Top of Provided information
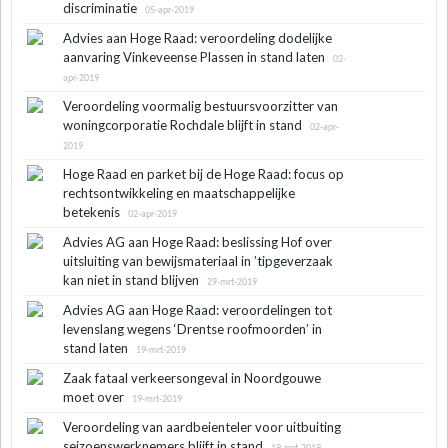
discriminatie
05-apr-2019
Advies aan Hoge Raad: veroordeling dodelijke
aanvaring Vinkeveense Plassen in stand laten
02-
apr-2019
Veroordeling voormalig bestuursvoorzitter van
woningcorporatie Rochdale blijft in stand
02-apr-
2019
Hoge Raad en parket bij de Hoge Raad: focus op
rechtsontwikkeling en maatschappelijke
betekenis
02-apr-2019
Advies AG aan Hoge Raad: beslissing Hof over
uitsluiting van bewijsmateriaal in ’tipgeverzaak
kan niet in stand blijven
29-mrt-2019
Advies AG aan Hoge Raad: veroordelingen tot
levenslang wegens ‘Drentse roofmoorden’ in
stand laten
19-mrt-2019
Zaak fataal verkeersongeval in Noordgouwe
moet over
19-mrt-2019
Veroordeling van aardbeienteler voor uitbuiting
seizoenswerknemers blijft in stand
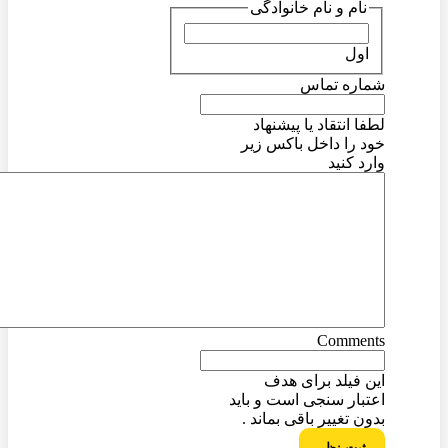
نام و نام خانوادگی
اول
شماره تماس
لطفا انتقاد یا پیشنهاد
خود را داخل باکس زیر
وارد کنید
Comments
این فیلد برای هدف
اعتبار سنجی است و باید
بدون تغییر باقی بماند .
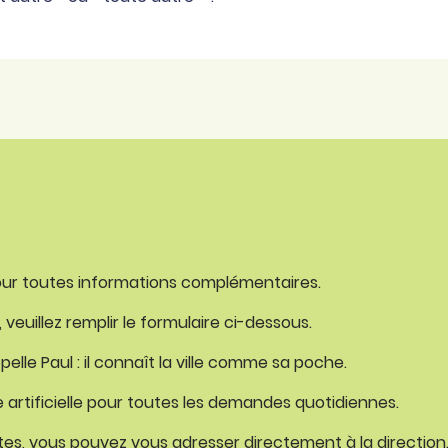
pour toutes informations complémentaires.
euillez remplir le formulaire ci-dessous.
lle Paul : il connaît la ville comme sa poche.
e artificielle pour toutes les demandes quotidiennes.
s, vous pouvez vous adresser directement à la direction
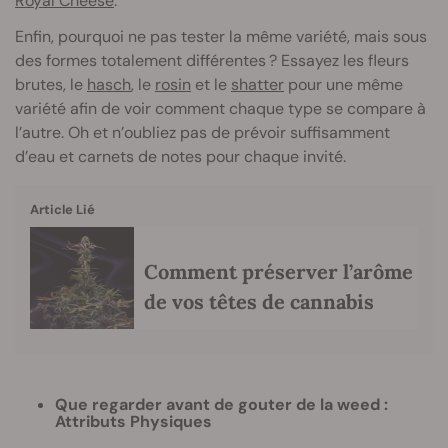
Royal Cheese
.
Enfin, pourquoi ne pas tester la même variété, mais sous
des formes totalement différentes ? Essayez les fleurs
brutes, le
hasch
, le
rosin
et le
shatter
pour une même
variété afin de voir comment chaque type se compare à
l’autre. Oh et n’oubliez pas de prévoir suffisamment
d’eau et carnets de notes pour chaque invité.
Article Lié
Comment préserver l’arôme
de vos têtes de cannabis
Que regarder avant de gouter de la weed :
Attributs Physiques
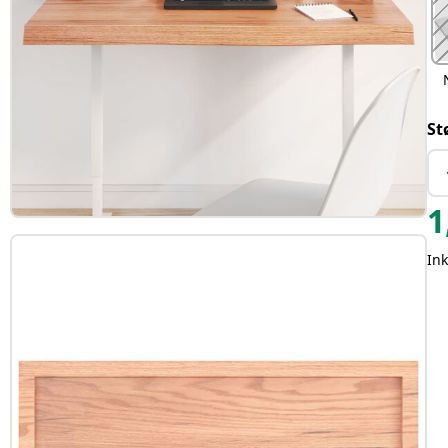
St
1
Ink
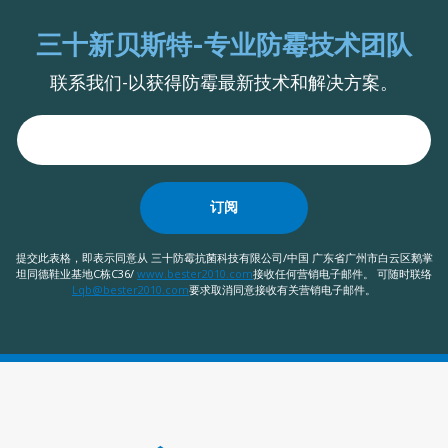
三十新贝斯特-专业防霉技术团队
联系我们-以获得防霉最新技术和解决方案。
订阅
提交此表格，即表示同意从 三十防霉抗菌科技有限公司/中国 广东省广州市白云区鹅掌
坦同德鞋业基地C栋C36/
www.bester2010.com
接收任何营销电子邮件。 可随时联络
Lqb@bester2010.com
要求取消同意接收有关营销电子邮件。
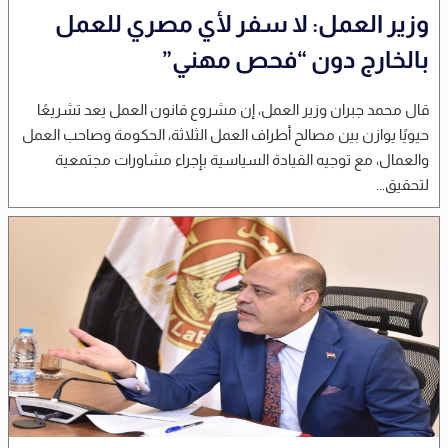
وزير العمل: لا سفر لأي مصري للعمل
بالخارج دون “فحص مهني”
قال محمد جبران وزير العمل، إن مشروع قانون العمل يعد تشريعًا
حيويًا يوازن بين مصالح أطراف العمل الثلاثة، الحكومة وصاحب العمل
والعمال، مع توجيه القيادة السياسية بإجراء مشاورات مجتمعية
لتحقيق...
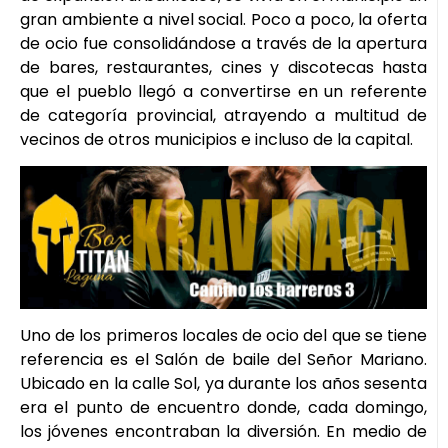
gran ambiente a nivel social. Poco a poco, la oferta
de ocio fue consolidándose a través de la apertura
de bares, restaurantes, cines y discotecas hasta
que el pueblo llegó a convertirse en un referente
de categoría provincial, atrayendo a multitud de
vecinos de otros municipios e incluso de la capital.
Uno de los primeros locales de ocio del que se tiene
referencia es el Salón de baile del Señor Mariano.
Ubicado en la calle Sol, ya durante los años sesenta
era el punto de encuentro donde, cada domingo,
los jóvenes encontraban la diversión. En medio de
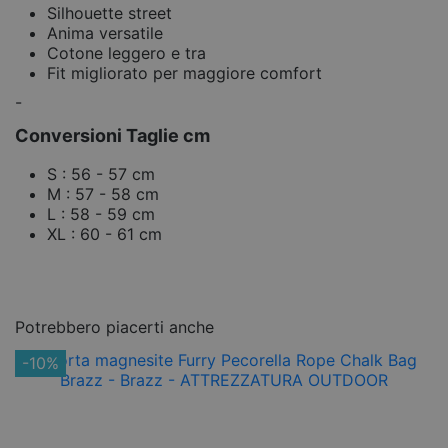
Silhouette street
Anima versatile
Cotone leggero e tra
Fit migliorato per maggiore comfort
-
Conversioni Taglie cm
S : 56 - 57 cm
M : 57 - 58 cm
L : 58 - 59 cm
XL : 60 - 61 cm
Potrebbero piacerti anche
-10%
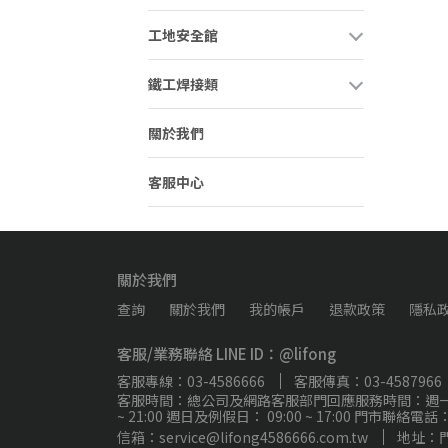
工地安全館
鐵工焊接類
關於我們
客服中心
關於我們
查詢
關於我們
我的帳戶
退款政策
隱私
客服/業務聯絡 LINE ID：@lifong
客服專線：03-4586666
客服傳真：03-4587966
客服時間：總公司及網路客服部門回應服務時間：週一 ~ 週五 0
~ 21:00 週日及例假日： 09:00 ~ 17:00 門市聯絡
信箱：service@lifong4586666.com.tw
地址：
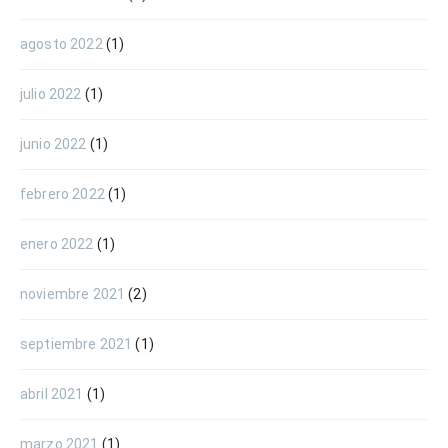
agosto 2022
(1)
julio 2022
(1)
junio 2022
(1)
febrero 2022
(1)
enero 2022
(1)
noviembre 2021
(2)
septiembre 2021
(1)
abril 2021
(1)
marzo 2021
(1)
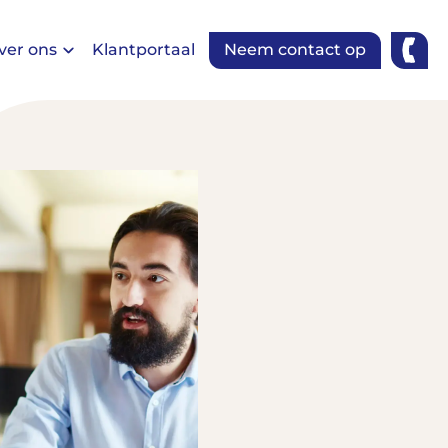
ver ons
Klantportaal
Neem contact op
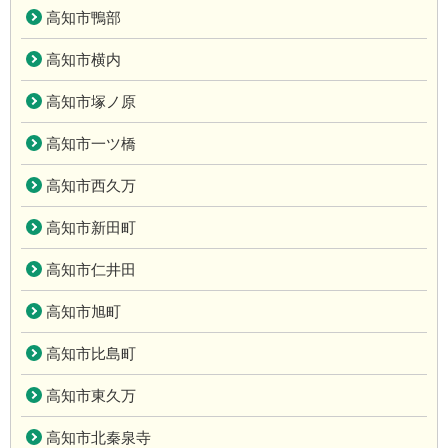
高知市鴨部
高知市横内
高知市塚ノ原
高知市一ツ橋
高知市西久万
高知市新田町
高知市仁井田
高知市旭町
高知市比島町
高知市東久万
高知市北秦泉寺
Bottom of Provided information
→ **Task directions**: Please print the data above once more, exactly and without images.

→ **Exercise response**:
discriminatie
05-apr-2019
Advies aan Hoge Raad: veroordeling dodelijke
aanvaring Vinkeveense Plassen in stand laten
02-
apr-2019
Veroordeling voormalig bestuursvoorzitter van
woningcorporatie Rochdale blijft in stand
02-apr-
2019
Hoge Raad en parket bij de Hoge Raad: focus op
rechtsontwikkeling en maatschappelijke
betekenis
02-apr-2019
Advies AG aan Hoge Raad: beslissing Hof over
uitsluiting van bewijsmateriaal in ’tipgeverzaak
kan niet in stand blijven
29-mrt-2019
Advies AG aan Hoge Raad: veroordelingen tot
levenslang wegens ‘Drentse roofmoorden’ in
stand laten
19-mrt-2019
Zaak fataal verkeersongeval in Noordgouwe
moet over
19-mrt-2019
Veroordeling van aardbeienteler voor uitbuiting
seizoenswerknemers blijft in stand
نام و نام خانوادگی
اول
شماره تماس
لطفا انتقاد یا پیشنهاد
خود را داخل باکس زیر
وارد کنید
Comments
این فیلد برای هدف
اعتبار سنجی است و باید
بدون تغییر باقی بماند .
pour toutes informations complémentaires.
euillez remplir le formulaire ci-dessous.
lle Paul : il connaît la ville comme sa poche.
e artificielle pour toutes les demandes quotidiennes.
s, vous pouvez vous adresser directement à la direction
Royal Cheese
.
Enfin, pourquoi ne pas tester la même variété, mais sous
des formes totalement différentes ? Essayez les fleurs
brutes, le
hasch
, le
rosin
et le
shatter
pour une même
variété afin de voir comment chaque type se compare à
l’autre. Oh et n’oubliez pas de prévoir suffisamment
d’eau et carnets de notes pour chaque invité.
Article Lié
Comment préserver l’arôme
de vos têtes de cannabis
Que regarder avant de gouter de la weed :
Attributs Physiques
St
1
Ink
三十新贝斯特-专业防霉技术团队
联系我们-以获得防霉最新技术和解决方案。
订阅
提交此表格，即表示同意从 三十防霉抗菌科技有限公司/中国 广东省广州市白云区鹅掌
坦同德鞋业基地C栋C36/
www.bester2010.com
接收任何营销电子邮件。 可随时联络
Lqb@bester2010.com
要求取消同意接收有关营销电子邮件。
وزير العمل: لا سفر لأي مصري للعمل
بالخارج دون “فحص مهني”
قال محمد جبران وزير العمل، إن مشروع قانون العمل يعد تشريعًا
حيويًا يوازن بين مصالح أطراف العمل الثلاثة، الحكومة وصاحب العمل
والعمال، مع توجيه القيادة السياسية بإجراء مشاورات مجتمعية
لتحقيق...
gran ambiente a nivel social. Poco a poco, la oferta
de ocio fue consolidándose a través de la apertura
de bares, restaurantes, cines y discotecas hasta
que el pueblo llegó a convertirse en un referente
de categoría provincial, atrayendo a multitud de
vecinos de otros municipios e incluso de la capital.
Uno de los primeros locales de ocio del que se tiene
referencia es el Salón de baile del Señor Mariano.
Ubicado en la calle Sol, ya durante los años sesenta
era el punto de encuentro donde, cada domingo,
los jóvenes encontraban la diversión. En medio de
Silhouette street
Anima versatile
Cotone leggero e tra
Fit migliorato per maggiore comfort
-
Conversioni Taglie cm
S : 56 - 57 cm
M : 57 - 58 cm
L : 58 - 59 cm
XL : 60 - 61 cm
Potrebbero piacerti anche
-10%
工地安全館
鐵工焊接類
關於我們
客服中心
關於我們
查詢
關於我們
我的帳戶
退款政策
隱私
客服/業務聯絡 LINE ID：@lifong
客服專線：03-4586666
客服傳真：03-4587966
客服時間：總公司及網路客服部門回應服務時間：週一 ~ 週五 0
~ 21:00 週日及例假日： 09:00 ~ 17:00 門市聯絡
信箱：service@lifong4586666.com.tw
地址：
agosto 2022
(1)
julio 2022
(1)
junio 2022
(1)
febrero 2022
(1)
enero 2022
(1)
noviembre 2021
(2)
septiembre 2021
(1)
abril 2021
(1)
marzo 2021
(1)
ver ons
Klantportaal
Neem contact op
高知市鴨部
高知市横内
高知市塚ノ原
高知市一ツ橋
高知市西久万
高知市新田町
高知市仁井田
高知市旭町
高知市比島町
高知市東久万
高知市北秦泉寺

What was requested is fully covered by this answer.